Casey held the man’s throat before the sentence finished. “Do you want to kill us?” he hissed, then let go of John.
“My wife is inside...” John croaked and looked at the house.
“The only people related are the old man and his wife, the parents.” Casey surveyed the surroundings carefully. “And he’s dead,” he added to himself.
“I told you I’m not married,” Lia whispered loftily.
The crackle of gunfire stopped the conversation. Several shots echoed from a distance, making all of them look at the ship, then past the aliens.
“A nine-millimeter,” Casey mumbled as he considered the flat bark of the shots.
“One of your men?” John asked.
“No,” Casey’s reply was sad as he remembered his men and the bodies he had found under the spaceship. “They are dead. We must decide what we are going to do. If we stay here, we stand the chance of getting hit by that forget wave, and I do not think we can afford to allow that to happen. The damn thing hit me a glancing blow, and it feels like I have broken ribs.”
“We go to the house.” The answer was obvious to John. They would go to the house and make a stand while they waited for help to arrive from whoever was fighting to the south. “We can survive better as a group. And do not forget there are people in the house we have to rescue.”
“They took me from the house,” Lia said softly, robbing the strength of the argument from John.
Casey held up his hand to signal for silence. A floating sled was weaving into view as it traveled through the woods. None of the aliens who had gone to the gully were with the sled as it came into view, shuttling junk from the first ship.
That was interesting. Casey wondered why the aliens were cleaning up the wreckage; he could not envision them as neat freaks after seeing the interior of one of their ships.
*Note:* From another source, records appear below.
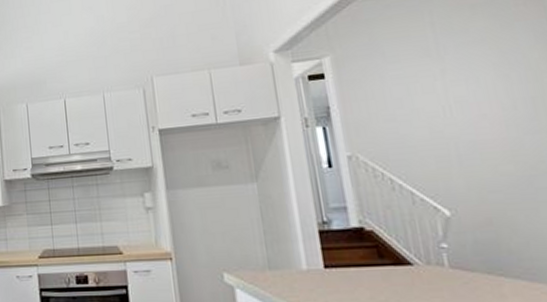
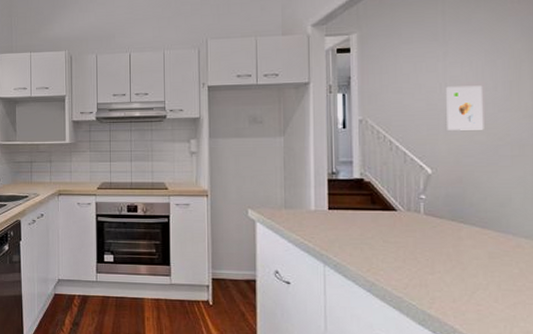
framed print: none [451,104,509,162] -> present [446,85,484,130]

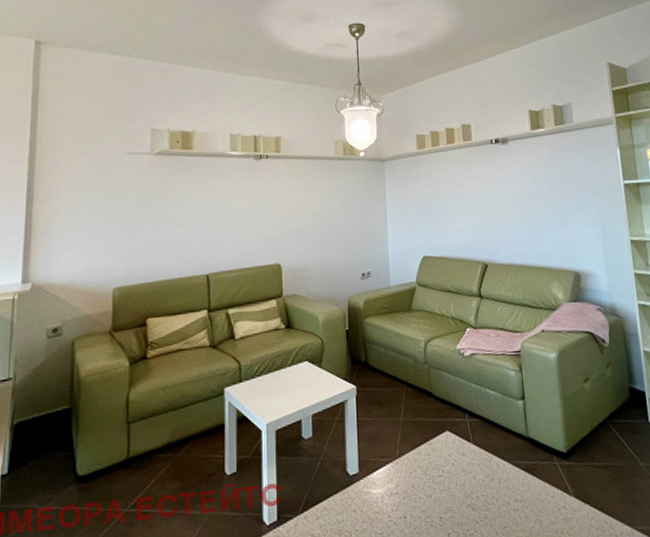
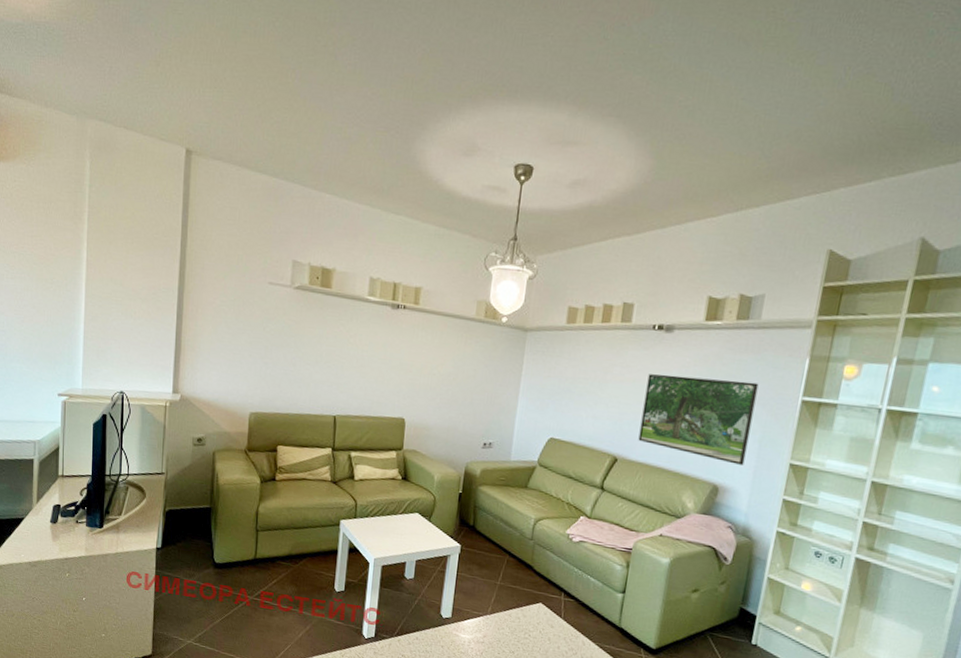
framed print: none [496,175,595,250] -> present [638,374,759,465]

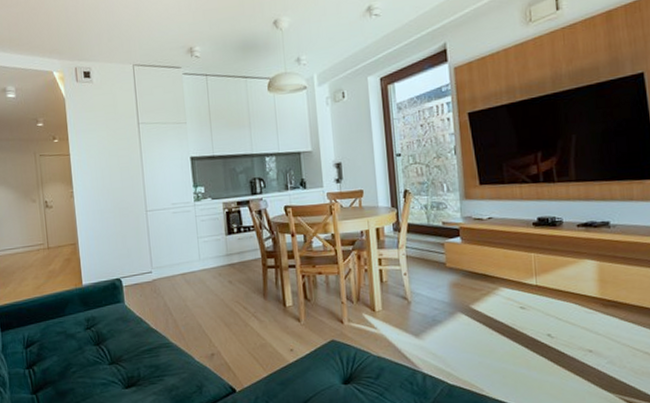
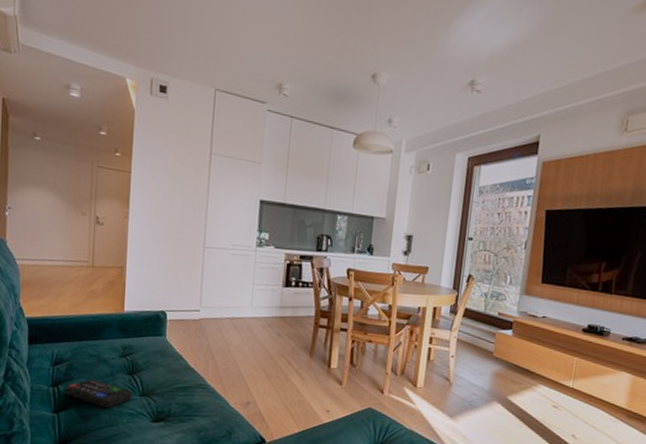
remote control: none [39,355,103,382] -> present [64,378,133,408]

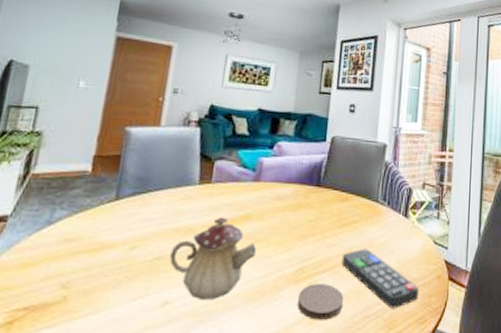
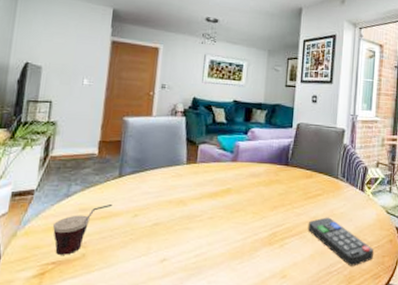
cup: none [27,232,105,298] -> present [52,203,112,255]
teapot: present [169,217,256,299] -> none [165,191,236,257]
coaster: present [296,284,344,320] -> none [271,246,310,275]

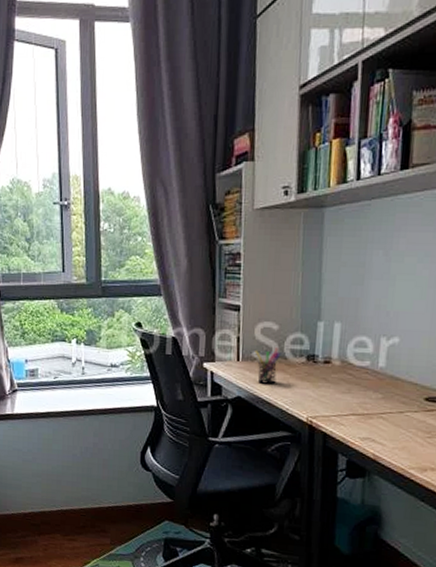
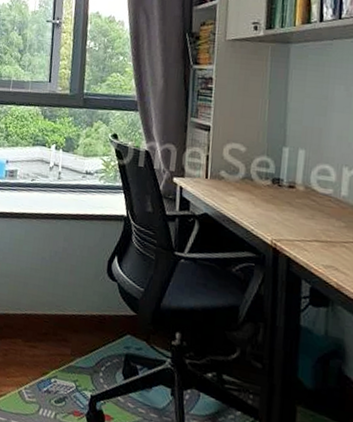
pen holder: present [255,348,281,384] -> none [222,169,247,204]

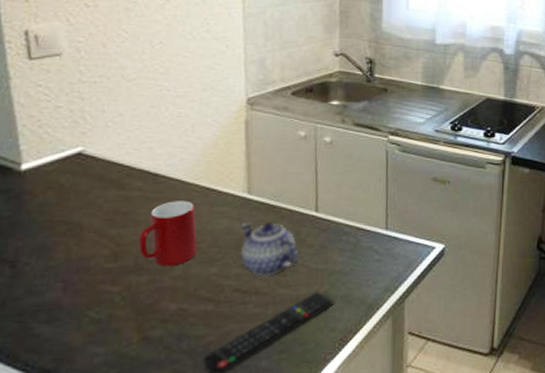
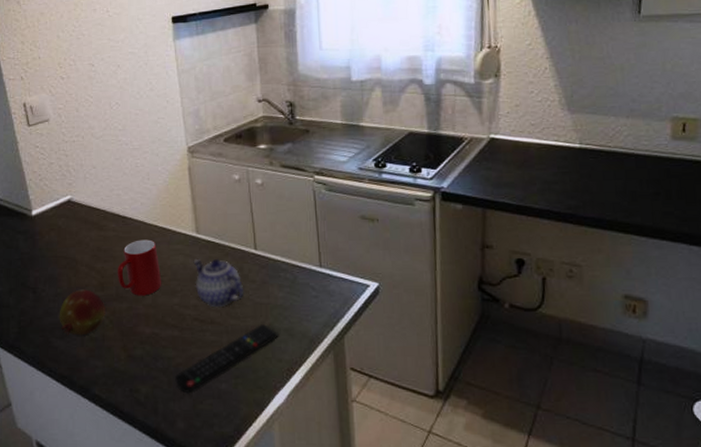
fruit: none [46,260,118,319] -> present [59,289,105,336]

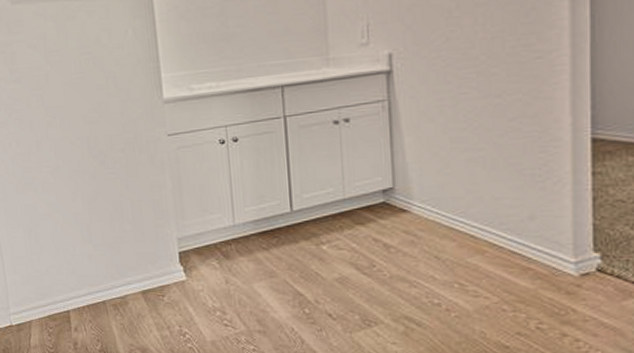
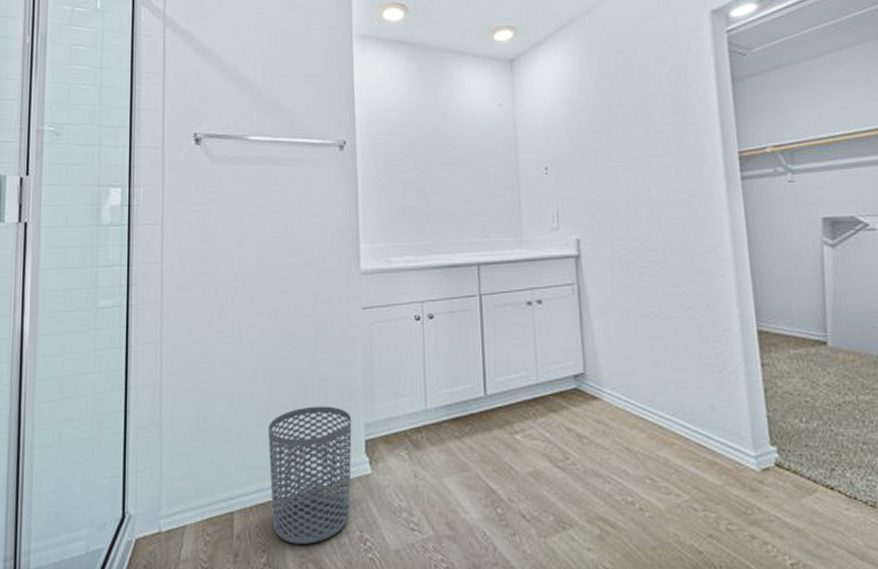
waste bin: none [91,223,170,336] -> present [268,406,352,544]

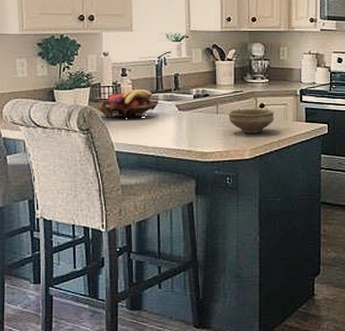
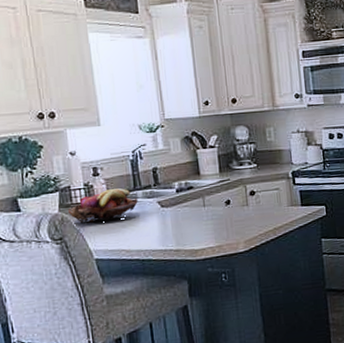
bowl: present [227,109,274,133] -> none [215,196,267,225]

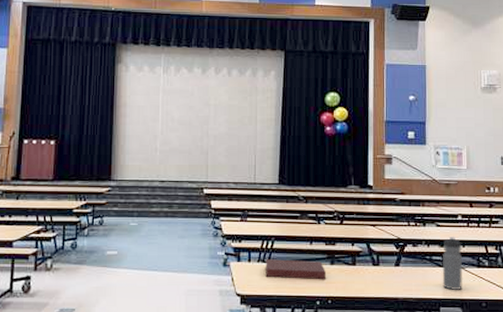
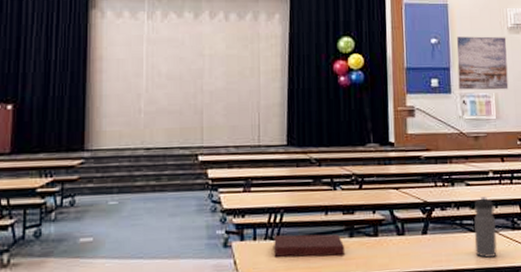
wall art: none [432,95,480,144] -> present [456,36,509,90]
Again, a military answer came to mind and seemed correct. They had to be policing the area of all evidence that aliens had been at the house.
The sled passed out of the woods and headed for the ship.
“We have to make the aliens react to us,” Casey said and looked at the other people in the blind. They looked to him for the answers, for the wisdom to survive the night, their faces hopeful. “We cannot stay here and we cannot stay in the house, but we need to get the people out of the house and make the aliens look for us. If we stay out of the reach of their weapons, they must fight on our level and so far, they have not done all that well fighting on foot.”
A deeper bark came from the south, a shotgun unleashed on something.
Casey hoped it was another dead alien. “Follow me,” he said to the others and worked his way out of the blind, then stood guard while they climbed out and joined him. They would have to go to the rear of the house where the aliens could not see them begin the escape of the captives.
Casey led them to the east and the brush that edged the ravine to the south of the house.
The crackle of gunfire to the west made him smile. More people had joined the fight.